*TASK 1*. Retype the entries word for word, from the first one up to and including the line with "blue L-shape at".

##### DOCUMENT SECTION #####

There are just a few days left in MLS's summer transfer window, and as many times as he swipes them clear, the message notifications on Chris Henderson’s smartphone are relentless and insistent.
"Phone is blowing up right now," Inter Miami CF’s chief soccer officer and sporting director tells MLSsoccer.com with characteristic understatement during a Friday morning conversation.
This time of year is always frenetic for CSOs across MLS. When you’re a last-place team catapulted almost overnight towards "superclub" territory by the arrival of Lionel Messi, the intensity is much further over the top.
Messi, his old friends and FC Barcelona teammates Sergio Busquets and Jordi Alba, and young Paraguayan central midfielder Diego Gómez have joined this month. Another U22 Initiative signing, Facundo Farías, a 20-year-old Argentine attacker some have compared to Carlos Tevez, went official Saturday morning. Those last two newcomers were multi-million-dollar outlays, according to multiple reports. The first three didn't require a transfer fee.
And still there’s one last piece of business on the docket, at least for now.
“We’re trying to work on our last guy,” explained Henderson before the Aug. 2 deadline. “We were up pretty late last night on calls, and we're kind of stuck at the moment. So let's see how it plays out today.

##### RAW DATA #####

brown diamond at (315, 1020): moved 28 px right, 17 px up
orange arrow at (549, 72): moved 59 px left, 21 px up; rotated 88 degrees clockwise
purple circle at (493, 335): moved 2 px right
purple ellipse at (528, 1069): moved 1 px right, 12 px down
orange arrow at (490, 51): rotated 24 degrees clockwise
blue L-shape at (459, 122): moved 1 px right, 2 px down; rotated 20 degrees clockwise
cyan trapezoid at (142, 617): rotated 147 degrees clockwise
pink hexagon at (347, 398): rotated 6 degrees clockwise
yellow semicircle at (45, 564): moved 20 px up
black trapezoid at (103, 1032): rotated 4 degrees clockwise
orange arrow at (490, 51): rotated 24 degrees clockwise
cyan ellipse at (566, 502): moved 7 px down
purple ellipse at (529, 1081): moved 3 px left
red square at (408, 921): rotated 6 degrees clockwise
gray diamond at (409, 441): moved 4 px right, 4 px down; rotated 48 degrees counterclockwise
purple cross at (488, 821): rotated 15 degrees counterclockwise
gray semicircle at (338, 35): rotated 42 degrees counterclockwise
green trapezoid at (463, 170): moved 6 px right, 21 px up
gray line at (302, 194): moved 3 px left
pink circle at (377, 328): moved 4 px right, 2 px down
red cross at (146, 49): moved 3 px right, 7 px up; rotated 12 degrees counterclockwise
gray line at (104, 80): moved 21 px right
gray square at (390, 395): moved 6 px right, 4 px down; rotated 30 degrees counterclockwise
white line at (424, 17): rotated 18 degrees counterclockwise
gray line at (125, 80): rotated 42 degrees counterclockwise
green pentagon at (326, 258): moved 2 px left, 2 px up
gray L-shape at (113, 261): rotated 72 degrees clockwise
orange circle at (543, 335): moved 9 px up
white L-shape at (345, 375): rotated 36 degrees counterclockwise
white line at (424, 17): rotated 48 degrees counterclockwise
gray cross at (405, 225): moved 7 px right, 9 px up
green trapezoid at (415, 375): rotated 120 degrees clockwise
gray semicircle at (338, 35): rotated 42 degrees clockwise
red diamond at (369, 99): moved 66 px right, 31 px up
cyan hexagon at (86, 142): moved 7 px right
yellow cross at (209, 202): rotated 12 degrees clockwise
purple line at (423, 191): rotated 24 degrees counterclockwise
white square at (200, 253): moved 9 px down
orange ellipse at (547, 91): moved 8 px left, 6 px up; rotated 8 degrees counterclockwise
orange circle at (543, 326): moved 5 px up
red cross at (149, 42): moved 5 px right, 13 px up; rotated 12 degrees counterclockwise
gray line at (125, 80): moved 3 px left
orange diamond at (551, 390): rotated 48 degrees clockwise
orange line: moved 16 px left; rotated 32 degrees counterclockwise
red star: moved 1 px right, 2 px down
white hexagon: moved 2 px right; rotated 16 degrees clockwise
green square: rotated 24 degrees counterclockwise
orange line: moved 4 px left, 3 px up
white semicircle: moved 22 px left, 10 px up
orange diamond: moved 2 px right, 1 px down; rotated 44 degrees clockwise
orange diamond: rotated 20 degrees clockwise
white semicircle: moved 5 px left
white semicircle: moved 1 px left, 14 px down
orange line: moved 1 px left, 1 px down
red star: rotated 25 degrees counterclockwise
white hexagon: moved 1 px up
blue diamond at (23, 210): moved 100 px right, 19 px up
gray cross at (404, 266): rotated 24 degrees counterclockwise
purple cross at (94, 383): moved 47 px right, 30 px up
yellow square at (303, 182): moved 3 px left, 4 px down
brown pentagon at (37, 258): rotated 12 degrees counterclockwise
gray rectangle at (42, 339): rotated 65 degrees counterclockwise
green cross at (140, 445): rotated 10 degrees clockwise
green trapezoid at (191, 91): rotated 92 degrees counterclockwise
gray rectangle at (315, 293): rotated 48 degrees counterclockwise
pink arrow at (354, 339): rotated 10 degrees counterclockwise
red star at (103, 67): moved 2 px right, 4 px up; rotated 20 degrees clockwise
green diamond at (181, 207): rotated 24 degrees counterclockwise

#####

*TASK 2*. Echo the entire Inter Miami transfer window article word for word.

*EXPECTED ANSWER 1*.
brown diamond at (315, 1020): moved 28 px right, 17 px up
orange arrow at (549, 72): moved 59 px left, 21 px up; rotated 88 degrees clockwise
purple circle at (493, 335): moved 2 px right
purple ellipse at (528, 1069): moved 1 px right, 12 px down
orange arrow at (490, 51): rotated 24 degrees clockwise
blue L-shape at (459, 122): moved 1 px right, 2 px down; rotated 20 degrees clockwise

*EXPECTED ANSWER 2*.
There are just a few days left in MLS's summer transfer window, and as many times as he swipes them clear, the message notifications on Chris Henderson’s smartphone are relentless and insistent.
"Phone is blowing up right now," Inter Miami CF’s chief soccer officer and sporting director tells MLSsoccer.com with characteristic understatement during a Friday morning conversation.
This time of year is always frenetic for CSOs across MLS. When you’re a last-place team catapulted almost overnight towards "superclub" territory by the arrival of Lionel Messi, the intensity is much further over the top.
Messi, his old friends and FC Barcelona teammates Sergio Busquets and Jordi Alba, and young Paraguayan central midfielder Diego Gómez have joined this month. Another U22 Initiative signing, Facundo Farías, a 20-year-old Argentine attacker some have compared to Carlos Tevez, went official Saturday morning. Those last two newcomers were multi-million-dollar outlays, according to multiple reports. The first three didn't require a transfer fee.
And still there’s one last piece of business on the docket, at least for now.
“We’re trying to work on our last guy,” explained Henderson before the Aug. 2 deadline. “We were up pretty late last night on calls, and we're kind of stuck at the moment. So let's see how it plays out today.